Kejang yang berulang lebih dari 24 jam tanpa pencetus itu yang kita sebut dengan epilepsi
Jakarta (ANTARA) - Dokter spesialis neurologi dari Rumah Sakit Pusat Otak Nasional Prof Dr dr Mahar Mardjono dr Chairunnisa mengatakan, sebenarnya ciri-ciri epilepsi sangat banyak, contohnya seperti melamun, atau bahkan sakit kepala.

Chairunnisa dalam gelar wicara "Hari Epilepsi Sedunia 2024" yang disiarkan melalui kanal YouTube RSPON Prof Dr dr Mahar Mardjono di Jakarta Kamis menjelaskan, selama ini masyarakat awam hanya tahu mulut berbusa sebagai ciri-ciri epilepsi, dan sering menganggap orang yang epilepsi sedang kesurupan.

"Ada juga yang sederhana seperti bengong. Orang kan selama ini, 'ah saya bengong, biasa lah dok yang namanya bengong'. Tapi ternyata itu gejala epilepsi yang bentuknya blank. Jadi pasiennya ya blank, bengong, tapi dia tidak sadar," katanya.

Dia mengatakan bahwa epilepsi adalah sindrom, yaitu kumpulan beberapa gejala.

Epilepsi, ujarnya, merupakan suatu bangkitan atau kejang yang tanpa pencetus.

"Kejang yang berulang lebih dari 24 jam tanpa pencetus itu yang kita sebut dengan epilepsi," katanya.

Namun demikian, dia menyebut bahwa tidak semua orang yang kejang terkena epilepsi.

Kata dokter itu, kejang terjadi karena adanya aktivitas listrik yang abnormal di otak.

Dia menjelaskan, ciri-ciri lain epilepsi adalah nyeri kepala, terutama yang sudah diderita selama bertahun-tahun.

Dokter itu menambahkan, bagi penderitanya, biasanya terdapat sensasi-sensasi tertentu, yang disebut sebagai aura, yang terjadi beberapa detik atau menit sebelum epilepsi. Dia menyebut bahwa sensasi tersebut menyerang audio maupun visual penderita tersebut, dan kerap menimbulkan fenomena deja vu atau jamais vu.

Deja vu adalah ketika perasaan ketika seseorang merasa yang dialami sekarang pernah juga dialami di masa lalu. Sementara itu, jamais vu adalah ketika seseorang tidak mengenali hal yang familiar dengan dirinya.

"Atau yang paling sering lagi disebut dengan epigastric discomfort. Jadi pasiennya merasa ada sensasi yang tidak nyaman. Dari mulut hati terus naik ke atas seperti muntah gitu ya.

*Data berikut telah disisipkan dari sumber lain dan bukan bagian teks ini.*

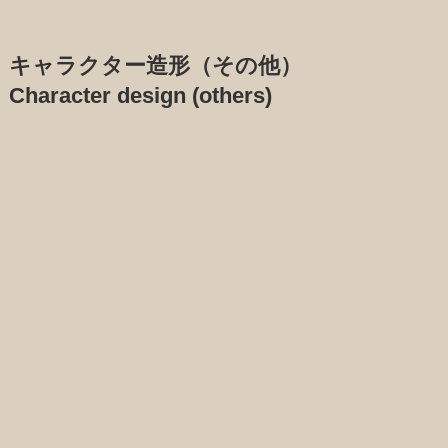
キャラクター造形（その他）
Character design (others)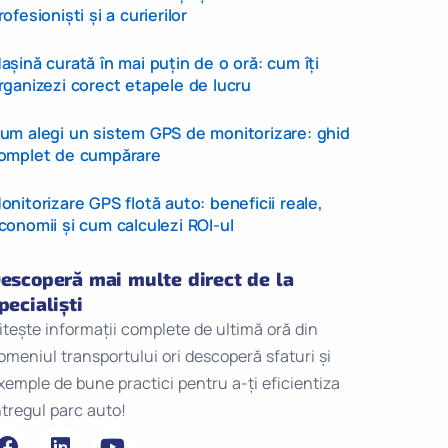
rofesioniști și a curierilor
așină curată în mai puțin de o oră: cum îți
rganizezi corect etapele de lucru
um alegi un sistem GPS de monitorizare: ghid
omplet de cumpărare
onitorizare GPS flotă auto: beneficii reale,
conomii și cum calculezi ROI-ul
escoperă mai multe direct de la
pecialiști
itește informații complete de ultimă oră din
omeniul transportului ori descoperă sfaturi și
xemple de bune practici pentru a-ți eficientiza
ntregul parc auto!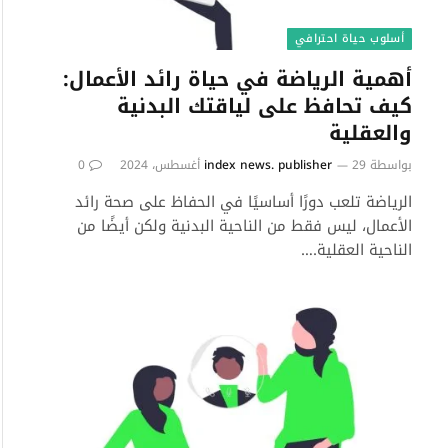
أسلوب حياة احترافي
أهمية الرياضة في حياة رائد الأعمال:
كيف تحافظ على لياقتك البدنية
والعقلية
بواسطة
29 أغسطس، 2024
index news. publisher
0
الرياضة تلعب دورًا أساسيًا في الحفاظ على صحة رائد
الأعمال، ليس فقط من الناحية البدنية ولكن أيضًا من
الناحية العقلية.…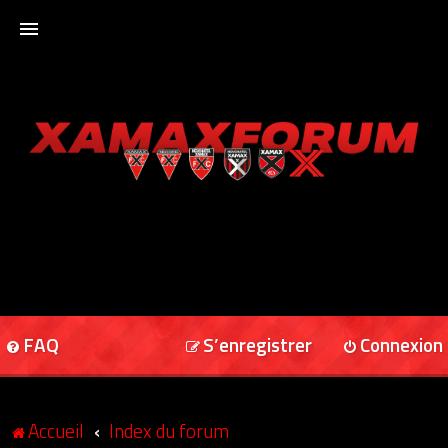
ACCUEIL
XAMAXFORUM
XAMAXONLINE
FAQ
S’enregistrer
Connexion
Accueil
Index du forum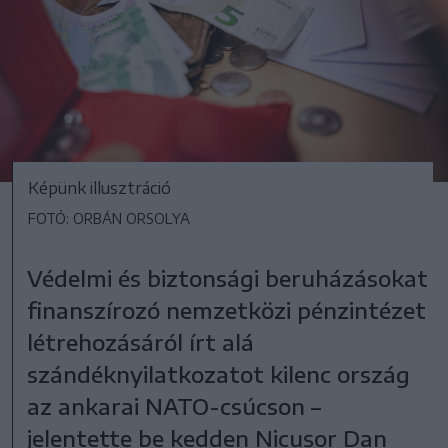
Képünk illusztráció
FOTÓ: ORBÁN ORSOLYA
Védelmi és biztonsági beruházásokat
finanszírozó nemzetközi pénzintézet
létrehozásáról írt alá
szándéknyilatkozatot kilenc ország
az ankarai NATO-csúcson –
jelentette be kedden Nicușor Dan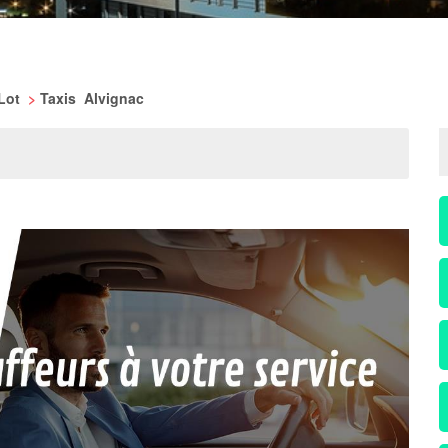
 Lot
>
Taxis Alvignac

Itu juga merupakan salah satu aura yang paling sering juga bisa jadi bagian dari epilepsi," kata dokter itu.

Chairunnisa juga menyebutkan bahwa apabila terjadi suatu gerakan-gerakan halus atau kedutan, perlu segera dipastikan hal tersebut bukan pertanda epilepsi.

Dalam kesempatan itu dia menyebutkan bahwa penyebab epilepsi diduga adalah faktor genetik, serta simptomatik, di mana ada sesuatu di otak yang menyebabkan gangguan itu.

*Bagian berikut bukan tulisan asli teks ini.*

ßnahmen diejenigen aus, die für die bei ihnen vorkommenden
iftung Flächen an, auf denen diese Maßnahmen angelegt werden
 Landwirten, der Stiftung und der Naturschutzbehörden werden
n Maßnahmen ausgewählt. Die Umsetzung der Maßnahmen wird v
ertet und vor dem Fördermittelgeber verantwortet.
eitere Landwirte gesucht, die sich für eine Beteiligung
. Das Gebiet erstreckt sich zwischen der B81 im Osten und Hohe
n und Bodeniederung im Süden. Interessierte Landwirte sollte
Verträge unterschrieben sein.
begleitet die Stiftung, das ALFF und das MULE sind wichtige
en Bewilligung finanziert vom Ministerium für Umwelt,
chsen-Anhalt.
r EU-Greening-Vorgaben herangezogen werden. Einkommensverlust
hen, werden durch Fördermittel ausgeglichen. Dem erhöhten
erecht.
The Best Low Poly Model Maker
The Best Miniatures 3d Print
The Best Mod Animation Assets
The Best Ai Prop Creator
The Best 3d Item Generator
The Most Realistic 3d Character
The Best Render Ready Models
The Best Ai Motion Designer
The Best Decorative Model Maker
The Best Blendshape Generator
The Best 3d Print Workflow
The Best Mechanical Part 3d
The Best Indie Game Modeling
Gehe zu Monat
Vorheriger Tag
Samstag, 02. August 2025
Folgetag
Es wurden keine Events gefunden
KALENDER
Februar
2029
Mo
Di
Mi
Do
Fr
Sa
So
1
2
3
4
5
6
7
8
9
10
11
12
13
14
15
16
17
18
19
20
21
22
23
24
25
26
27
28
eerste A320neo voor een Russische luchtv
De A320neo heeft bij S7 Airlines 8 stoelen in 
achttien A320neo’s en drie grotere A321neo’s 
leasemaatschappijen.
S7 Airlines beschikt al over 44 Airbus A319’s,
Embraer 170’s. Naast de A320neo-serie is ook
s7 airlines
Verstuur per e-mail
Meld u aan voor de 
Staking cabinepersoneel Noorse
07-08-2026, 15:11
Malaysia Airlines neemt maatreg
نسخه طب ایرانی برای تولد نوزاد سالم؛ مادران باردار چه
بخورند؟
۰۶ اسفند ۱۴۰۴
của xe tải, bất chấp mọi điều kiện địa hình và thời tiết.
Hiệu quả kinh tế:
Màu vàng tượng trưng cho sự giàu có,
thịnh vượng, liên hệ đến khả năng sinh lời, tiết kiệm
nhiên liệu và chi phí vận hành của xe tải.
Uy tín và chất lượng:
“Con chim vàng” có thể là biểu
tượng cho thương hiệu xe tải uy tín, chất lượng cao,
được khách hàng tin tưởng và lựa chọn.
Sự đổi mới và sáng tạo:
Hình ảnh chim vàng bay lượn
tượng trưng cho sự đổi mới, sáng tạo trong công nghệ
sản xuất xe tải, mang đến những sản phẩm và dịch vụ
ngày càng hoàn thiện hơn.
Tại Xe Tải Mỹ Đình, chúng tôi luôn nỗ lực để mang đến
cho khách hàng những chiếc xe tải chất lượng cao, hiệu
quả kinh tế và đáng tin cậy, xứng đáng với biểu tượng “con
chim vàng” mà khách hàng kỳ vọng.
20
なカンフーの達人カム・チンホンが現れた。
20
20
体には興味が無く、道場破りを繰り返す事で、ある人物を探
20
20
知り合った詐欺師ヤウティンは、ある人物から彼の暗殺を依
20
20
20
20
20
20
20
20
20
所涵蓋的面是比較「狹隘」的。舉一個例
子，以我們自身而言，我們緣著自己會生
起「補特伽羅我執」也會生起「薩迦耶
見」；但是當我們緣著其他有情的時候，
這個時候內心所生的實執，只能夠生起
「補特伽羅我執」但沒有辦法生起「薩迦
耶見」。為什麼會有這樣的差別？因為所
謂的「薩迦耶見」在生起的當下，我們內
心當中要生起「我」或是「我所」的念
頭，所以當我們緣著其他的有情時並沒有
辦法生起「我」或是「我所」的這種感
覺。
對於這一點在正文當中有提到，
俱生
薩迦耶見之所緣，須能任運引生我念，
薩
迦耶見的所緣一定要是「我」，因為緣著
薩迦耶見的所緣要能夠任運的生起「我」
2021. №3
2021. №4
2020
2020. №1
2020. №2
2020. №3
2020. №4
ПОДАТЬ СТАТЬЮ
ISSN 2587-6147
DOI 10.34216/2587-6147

Dia mencontohkan, tumor, infeksi, atau trauma pada saat proses kelahiran.

Adapun pencetusnya, katanya, antara lain waktu menatap layar, baik itu TV maupun telepon pintar.

Dia menjelaskan bahwa epilepsi dapat dikontrol melalui pengobatan, namun pada satu persen penderita epilepsi, dapat terjadi kematian mendadak setelah epilepsi (SUDEP).

Menurutnya, penyebab kematian tersebut masih belum jelas, akan tetapi diduga terkait dengan masalah pernafasan dan jantung.

Pada kesempatan yang sama, Ahli Gizi Masruroh Mastin menyebutkan bahwa penderita epilepsi perlu menjaga asupan gizi yang seimbang agar daya tahan tubuh tetap kuat, sehingga tidak terjadi infeksi.